« La seule chose qui ait changé en matière d’immigration, c’est la communication »

L’expulsion de la jeune Léonarda a mis en lumière les conditions intolérables dans lesquelles sont expulsés les sans-papiers en France. Clémence, militante au Réseau Université Sans Frontière (RUSF) et étudiante en Master Droits des Etrangers, donne à Haut Courant son avis sur cette affaire.
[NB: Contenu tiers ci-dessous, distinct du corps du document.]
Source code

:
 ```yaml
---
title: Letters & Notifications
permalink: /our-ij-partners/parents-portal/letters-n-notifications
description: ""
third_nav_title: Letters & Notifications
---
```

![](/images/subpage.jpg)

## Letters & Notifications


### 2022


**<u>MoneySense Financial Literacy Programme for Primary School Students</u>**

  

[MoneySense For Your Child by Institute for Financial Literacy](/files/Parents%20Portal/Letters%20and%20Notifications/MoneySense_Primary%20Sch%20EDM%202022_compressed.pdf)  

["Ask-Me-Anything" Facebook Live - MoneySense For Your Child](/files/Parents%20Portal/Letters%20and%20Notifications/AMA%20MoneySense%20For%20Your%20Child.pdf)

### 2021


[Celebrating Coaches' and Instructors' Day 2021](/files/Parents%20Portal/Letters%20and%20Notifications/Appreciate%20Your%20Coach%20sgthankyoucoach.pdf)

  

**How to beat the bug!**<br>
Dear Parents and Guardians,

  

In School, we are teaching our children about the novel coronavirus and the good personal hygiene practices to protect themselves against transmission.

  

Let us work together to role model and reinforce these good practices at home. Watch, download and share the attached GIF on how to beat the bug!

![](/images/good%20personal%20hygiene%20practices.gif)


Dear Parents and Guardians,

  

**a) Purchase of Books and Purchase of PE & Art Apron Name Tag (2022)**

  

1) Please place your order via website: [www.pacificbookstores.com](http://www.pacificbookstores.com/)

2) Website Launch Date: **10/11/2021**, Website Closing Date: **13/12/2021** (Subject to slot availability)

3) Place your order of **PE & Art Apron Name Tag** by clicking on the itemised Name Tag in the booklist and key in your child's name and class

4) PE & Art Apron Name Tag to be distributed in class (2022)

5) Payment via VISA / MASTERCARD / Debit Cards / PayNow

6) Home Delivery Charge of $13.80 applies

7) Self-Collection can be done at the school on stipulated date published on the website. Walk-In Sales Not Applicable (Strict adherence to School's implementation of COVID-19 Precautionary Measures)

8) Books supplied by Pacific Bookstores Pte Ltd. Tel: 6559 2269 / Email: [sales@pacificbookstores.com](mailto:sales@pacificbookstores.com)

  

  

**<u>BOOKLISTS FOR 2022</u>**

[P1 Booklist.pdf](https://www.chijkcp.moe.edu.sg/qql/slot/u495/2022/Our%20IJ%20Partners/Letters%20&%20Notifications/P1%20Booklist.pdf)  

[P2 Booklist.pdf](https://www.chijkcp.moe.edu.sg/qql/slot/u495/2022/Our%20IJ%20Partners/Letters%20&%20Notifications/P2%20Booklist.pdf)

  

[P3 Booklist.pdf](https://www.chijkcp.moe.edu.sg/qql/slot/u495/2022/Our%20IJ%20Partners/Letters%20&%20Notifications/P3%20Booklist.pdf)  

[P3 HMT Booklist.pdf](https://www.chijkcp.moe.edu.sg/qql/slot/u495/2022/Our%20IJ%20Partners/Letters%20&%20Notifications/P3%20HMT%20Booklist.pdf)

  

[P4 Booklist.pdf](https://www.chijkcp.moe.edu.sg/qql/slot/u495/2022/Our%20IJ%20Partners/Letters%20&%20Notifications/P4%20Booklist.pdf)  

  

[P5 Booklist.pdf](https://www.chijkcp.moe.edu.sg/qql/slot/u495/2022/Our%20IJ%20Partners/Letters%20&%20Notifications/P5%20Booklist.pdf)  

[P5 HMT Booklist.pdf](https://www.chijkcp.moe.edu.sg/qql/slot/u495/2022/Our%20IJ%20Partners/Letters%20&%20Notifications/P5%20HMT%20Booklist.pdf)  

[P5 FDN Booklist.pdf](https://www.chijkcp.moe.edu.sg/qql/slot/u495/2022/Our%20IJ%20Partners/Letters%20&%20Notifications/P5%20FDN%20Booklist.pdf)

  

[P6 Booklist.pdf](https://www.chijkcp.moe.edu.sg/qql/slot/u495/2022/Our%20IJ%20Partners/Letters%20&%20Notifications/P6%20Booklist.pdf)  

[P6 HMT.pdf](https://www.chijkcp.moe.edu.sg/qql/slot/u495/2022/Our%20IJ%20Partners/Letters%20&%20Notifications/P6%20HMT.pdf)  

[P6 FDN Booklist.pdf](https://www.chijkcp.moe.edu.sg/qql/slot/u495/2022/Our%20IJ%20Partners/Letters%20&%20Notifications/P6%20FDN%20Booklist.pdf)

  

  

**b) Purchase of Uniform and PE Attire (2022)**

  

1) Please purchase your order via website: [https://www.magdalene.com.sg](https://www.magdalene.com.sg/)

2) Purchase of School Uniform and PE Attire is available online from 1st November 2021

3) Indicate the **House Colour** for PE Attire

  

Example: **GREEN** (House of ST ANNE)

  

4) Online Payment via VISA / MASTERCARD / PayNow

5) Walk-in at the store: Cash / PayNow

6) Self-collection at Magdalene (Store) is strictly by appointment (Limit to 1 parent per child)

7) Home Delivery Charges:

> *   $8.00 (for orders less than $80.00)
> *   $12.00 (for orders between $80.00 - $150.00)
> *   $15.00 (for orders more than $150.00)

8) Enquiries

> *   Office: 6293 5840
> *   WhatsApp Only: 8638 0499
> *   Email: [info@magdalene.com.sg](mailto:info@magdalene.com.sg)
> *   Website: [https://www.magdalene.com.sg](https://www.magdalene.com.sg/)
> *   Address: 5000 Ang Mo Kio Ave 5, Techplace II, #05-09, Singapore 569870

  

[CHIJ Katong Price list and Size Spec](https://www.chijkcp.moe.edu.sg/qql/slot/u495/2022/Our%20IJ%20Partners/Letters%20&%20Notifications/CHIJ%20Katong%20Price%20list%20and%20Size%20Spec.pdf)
Le 9 octobre à Pontarlier. Leonarda, collégienne kosovare, est arrêtée aux abords de son établissement pour rejoindre sa famille, en attente d’expulsion pour le pays d’origine du père. Alors que les conditions de son expulsion ont créé un malaise au sein même du PS, mettant notamment en question la « sanctuarisation » de l’école, les lycéens sont descendus dès jeudi 17 dans la rue pour manifester leur soutien à leur camarade. Ce samedi, le Président Hollande à proposé à Leonarda un retour en France mais non-accompagnée de sa famille, alimentant la polémique par un positionnement jugé soit inhumain, soit schizophrène…

 Haut Courant: Quel est votre point de vue sur la situation générale des expulsions d’étrangers en France depuis l’entrée en fonction de M. Hollande et son ministre M. Valls? Qu’est-ce qui a changé ou pas?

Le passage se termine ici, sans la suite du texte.